Following the defeat of the Liberal-National Coalition government at the 2022 federal election, leading to the resignation of then-outgoing Prime Minister Scott Morrison as leader of the Liberal Party and the need for a new deputy leader after then-outgoing Treasurer Josh Frydenberg lost his seat of Kooyong to teal independent Monique Ryan, Fordham endorsed Jane Hume, a Senator for Victoria, for the deputy leadership of the Liberal Party (as the Leader of the Opposition must be an incumbent member of the House of Representatives). After the party held a leadership election to replace Morrison as leader and Frydenberg as deputy leader, Peter Dutton was elected unopposed as the party's leader (and thus became the Leader of the Opposition), with Sussan Ley as his deputy.
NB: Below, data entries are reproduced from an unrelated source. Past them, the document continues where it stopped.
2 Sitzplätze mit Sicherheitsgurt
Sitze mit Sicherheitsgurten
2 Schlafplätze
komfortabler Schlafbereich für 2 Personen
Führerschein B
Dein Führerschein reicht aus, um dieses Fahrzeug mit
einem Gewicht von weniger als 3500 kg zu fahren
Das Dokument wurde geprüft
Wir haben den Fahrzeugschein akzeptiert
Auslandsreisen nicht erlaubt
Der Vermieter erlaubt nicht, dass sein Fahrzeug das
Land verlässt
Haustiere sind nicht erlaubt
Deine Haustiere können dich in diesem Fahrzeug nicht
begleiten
In the lead-up to the 2023 Australian Indigenous Voice referendum, Fordham supported the No campaign.

In June 2025, Fordham criticised record high immigration to Australia and the immigration and housing policies of Australian Prime Minister Anthony Albanese, saying on his 2GB breakfast program: "The Albanese government promised to build more houses, today they're building less. They promised to lower immigration, today, they're bringing in more." Fordham said that while Australians are not against immigration, the "speed and scale" of the government's intake of immigrants is causing concern in the community.

==Personal life==
In October 2011, Fordham married Seven News presenter Jodie Speers. They have a son born in late 2014 and a daughter born in 2016.

==Legal issues==
On 26 February 2009, Fordham was charged with concealing a serious crime and breaching the Listening Devices Act.

The conversation was aired on A Current Affair in May 2008, claiming to show former Waverley mayor James Markham ordering a fatal hit on a male escort. Although found guilty, Fordham and Byrne each escaped conviction, with Justice Fullerton saying it was "an appalling lack of judgment by two senior journalists who are otherwise held in esteem by their colleagues".